Provided material START
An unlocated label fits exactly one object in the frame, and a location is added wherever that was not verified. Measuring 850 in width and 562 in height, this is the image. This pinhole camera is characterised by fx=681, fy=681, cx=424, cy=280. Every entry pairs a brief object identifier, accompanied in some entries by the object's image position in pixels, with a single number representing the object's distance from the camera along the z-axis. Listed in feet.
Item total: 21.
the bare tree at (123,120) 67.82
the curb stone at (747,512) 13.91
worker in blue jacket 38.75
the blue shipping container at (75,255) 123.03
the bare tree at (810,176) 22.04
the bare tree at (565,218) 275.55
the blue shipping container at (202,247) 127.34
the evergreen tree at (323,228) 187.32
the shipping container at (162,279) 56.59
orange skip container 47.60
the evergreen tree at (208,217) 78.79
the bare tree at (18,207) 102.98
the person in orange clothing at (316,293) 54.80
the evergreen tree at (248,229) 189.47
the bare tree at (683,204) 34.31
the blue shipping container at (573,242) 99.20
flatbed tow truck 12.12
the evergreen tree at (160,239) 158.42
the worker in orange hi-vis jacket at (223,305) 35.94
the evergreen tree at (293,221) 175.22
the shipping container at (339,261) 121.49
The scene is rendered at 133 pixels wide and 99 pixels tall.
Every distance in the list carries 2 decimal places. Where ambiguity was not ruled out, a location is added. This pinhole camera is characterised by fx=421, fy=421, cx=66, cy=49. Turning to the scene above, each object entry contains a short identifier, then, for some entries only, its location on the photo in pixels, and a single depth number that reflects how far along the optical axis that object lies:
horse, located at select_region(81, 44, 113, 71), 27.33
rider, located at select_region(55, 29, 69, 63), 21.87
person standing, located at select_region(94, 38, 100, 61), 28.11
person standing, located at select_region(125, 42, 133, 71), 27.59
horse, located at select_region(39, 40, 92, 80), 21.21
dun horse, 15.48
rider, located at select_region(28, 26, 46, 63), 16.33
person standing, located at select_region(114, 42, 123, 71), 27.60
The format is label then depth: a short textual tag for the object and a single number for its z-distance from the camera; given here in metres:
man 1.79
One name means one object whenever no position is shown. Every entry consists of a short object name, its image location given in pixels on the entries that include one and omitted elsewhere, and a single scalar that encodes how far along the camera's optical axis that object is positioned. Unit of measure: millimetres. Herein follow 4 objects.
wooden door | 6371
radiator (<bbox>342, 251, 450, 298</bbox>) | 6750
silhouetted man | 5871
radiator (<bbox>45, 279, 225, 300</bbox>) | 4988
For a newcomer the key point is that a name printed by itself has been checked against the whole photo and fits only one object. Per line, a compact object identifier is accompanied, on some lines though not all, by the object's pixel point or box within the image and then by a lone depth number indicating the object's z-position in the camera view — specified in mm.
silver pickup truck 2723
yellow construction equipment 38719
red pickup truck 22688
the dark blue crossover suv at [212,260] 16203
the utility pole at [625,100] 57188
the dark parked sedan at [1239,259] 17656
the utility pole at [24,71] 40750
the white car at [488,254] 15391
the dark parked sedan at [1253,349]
Provided material END
▶ **Exercise**:
Output, from the data above, the lines from the line with "the shipping container at (339,261) 121.49" to the line with "The scene is" exactly as they stand, both ends included and nothing else.

▶ **Output of the exercise**:
the shipping container at (339,261) 121.49
The scene is rendered at 133 pixels wide and 99 pixels tall.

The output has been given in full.